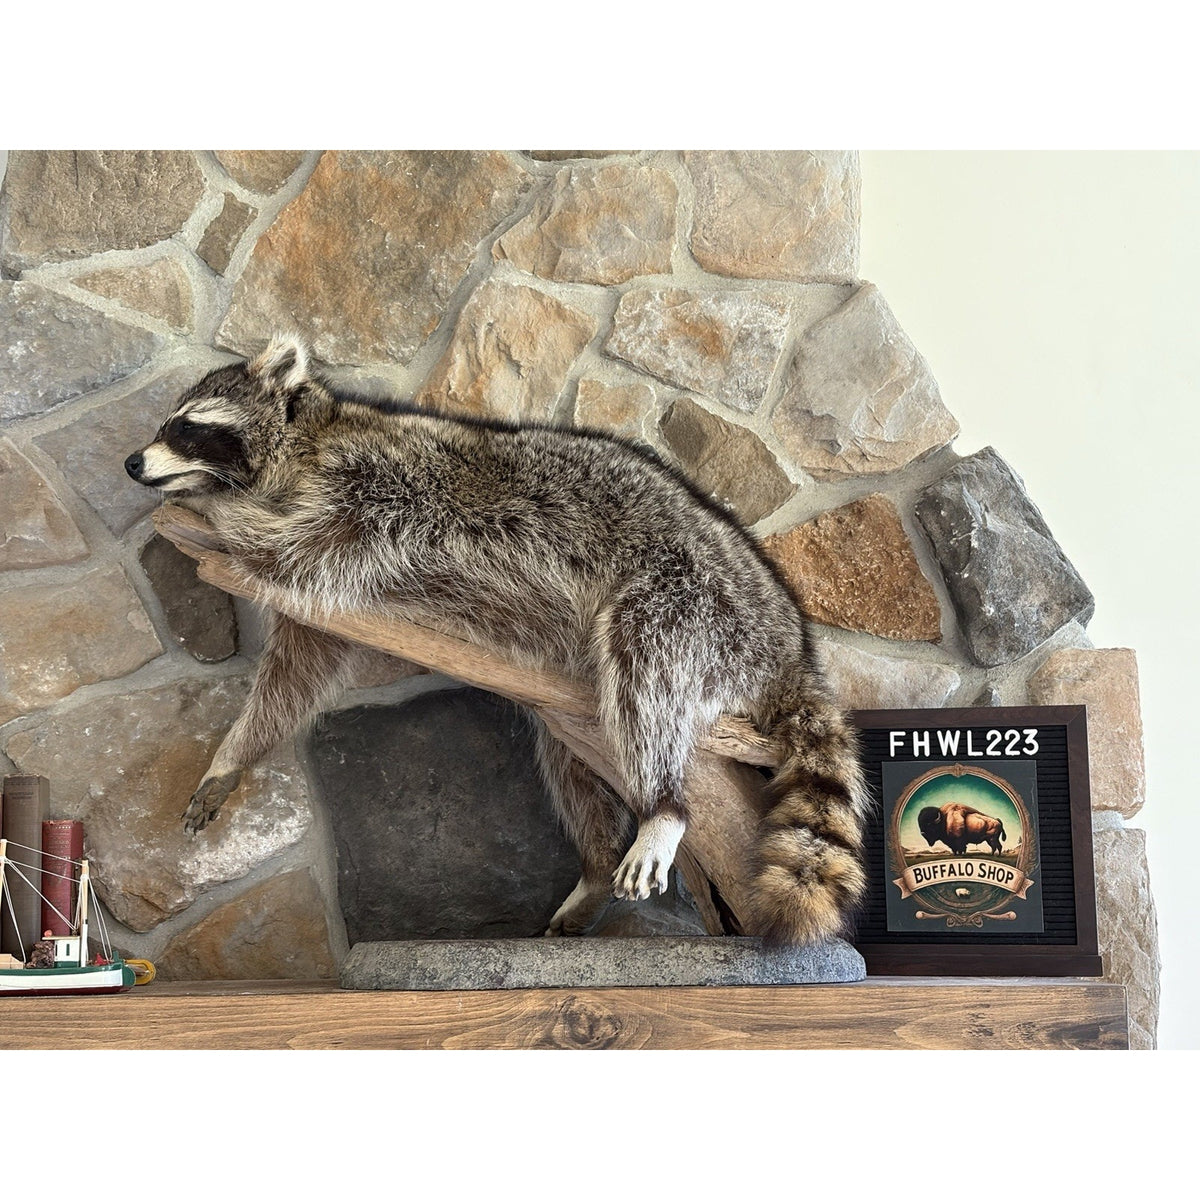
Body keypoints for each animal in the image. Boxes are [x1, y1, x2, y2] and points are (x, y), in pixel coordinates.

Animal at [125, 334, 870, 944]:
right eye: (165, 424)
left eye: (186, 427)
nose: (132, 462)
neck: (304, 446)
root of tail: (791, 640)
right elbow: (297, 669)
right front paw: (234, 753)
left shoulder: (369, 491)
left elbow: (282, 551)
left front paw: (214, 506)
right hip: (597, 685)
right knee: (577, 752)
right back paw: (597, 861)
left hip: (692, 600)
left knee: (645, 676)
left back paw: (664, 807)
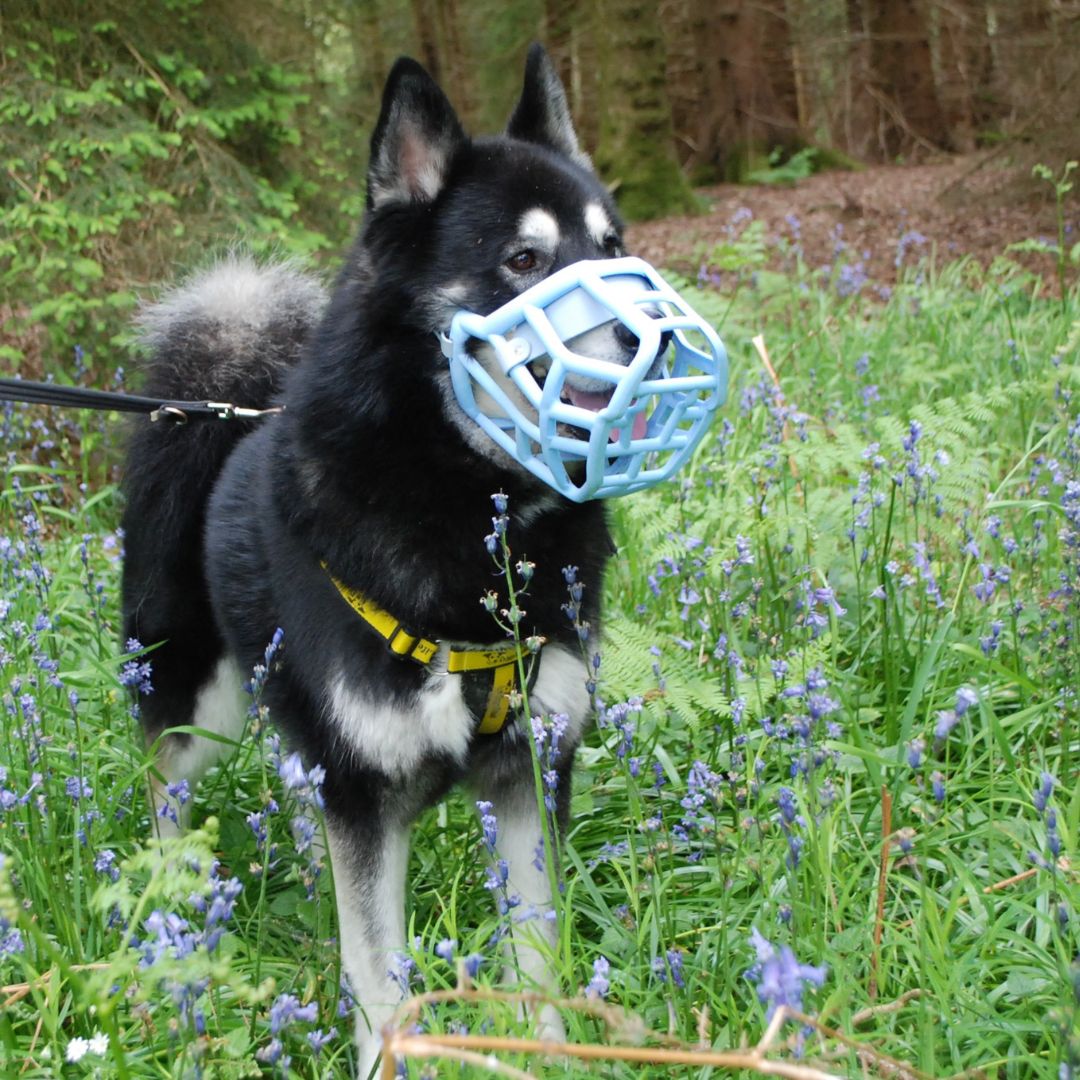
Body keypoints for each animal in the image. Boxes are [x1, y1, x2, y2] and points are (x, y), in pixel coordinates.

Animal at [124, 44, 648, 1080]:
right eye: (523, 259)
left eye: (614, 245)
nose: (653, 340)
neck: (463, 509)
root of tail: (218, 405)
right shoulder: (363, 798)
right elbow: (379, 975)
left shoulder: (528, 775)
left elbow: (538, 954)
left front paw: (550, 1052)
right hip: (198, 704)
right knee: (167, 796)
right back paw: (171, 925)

*****

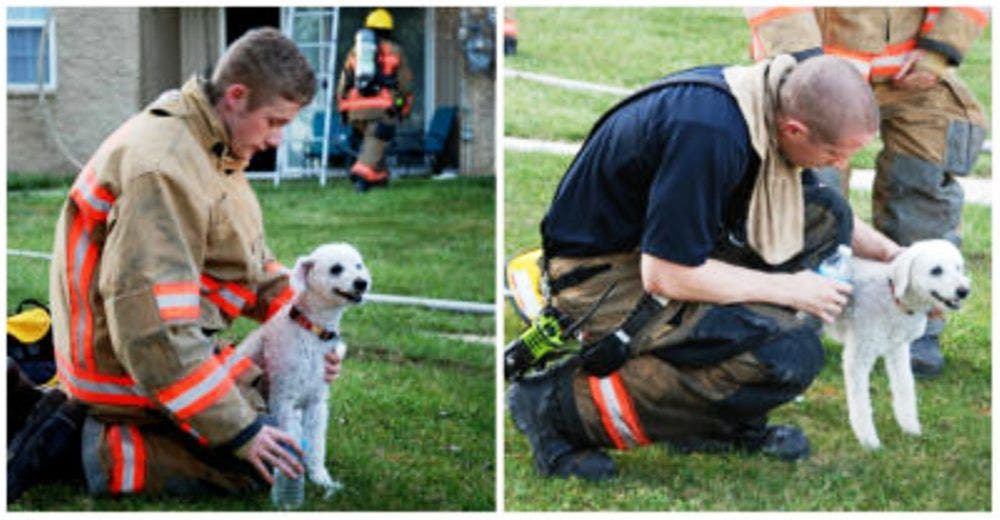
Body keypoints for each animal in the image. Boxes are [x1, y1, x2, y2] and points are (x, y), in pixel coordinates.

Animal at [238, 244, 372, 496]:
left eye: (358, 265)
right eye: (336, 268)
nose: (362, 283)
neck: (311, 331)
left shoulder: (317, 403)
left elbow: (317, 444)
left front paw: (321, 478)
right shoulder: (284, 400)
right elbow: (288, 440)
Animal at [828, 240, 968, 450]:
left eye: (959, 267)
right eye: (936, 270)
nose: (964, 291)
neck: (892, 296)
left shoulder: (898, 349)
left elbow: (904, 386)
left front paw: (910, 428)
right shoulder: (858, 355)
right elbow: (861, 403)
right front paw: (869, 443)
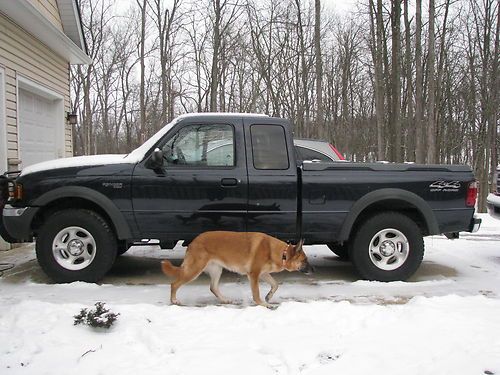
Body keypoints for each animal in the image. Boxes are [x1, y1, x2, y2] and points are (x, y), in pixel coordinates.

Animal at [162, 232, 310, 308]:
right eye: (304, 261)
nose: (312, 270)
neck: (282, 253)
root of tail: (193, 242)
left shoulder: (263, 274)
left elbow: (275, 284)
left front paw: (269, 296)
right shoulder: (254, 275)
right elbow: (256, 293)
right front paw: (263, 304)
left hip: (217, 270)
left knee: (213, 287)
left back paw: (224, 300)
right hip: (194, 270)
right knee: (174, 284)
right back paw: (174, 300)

*****

### WHAT YOU HAVE TO DO
Using the records above, copy word for word the line with "left front paw: (269, 296)", the line with "right back paw: (174, 300)", and every line between them.

### TASK RESPONSE
left front paw: (269, 296)
right shoulder: (254, 275)
right elbow: (256, 293)
right front paw: (263, 304)
left hip: (217, 270)
left knee: (213, 287)
left back paw: (224, 300)
right hip: (194, 270)
right knee: (174, 284)
right back paw: (174, 300)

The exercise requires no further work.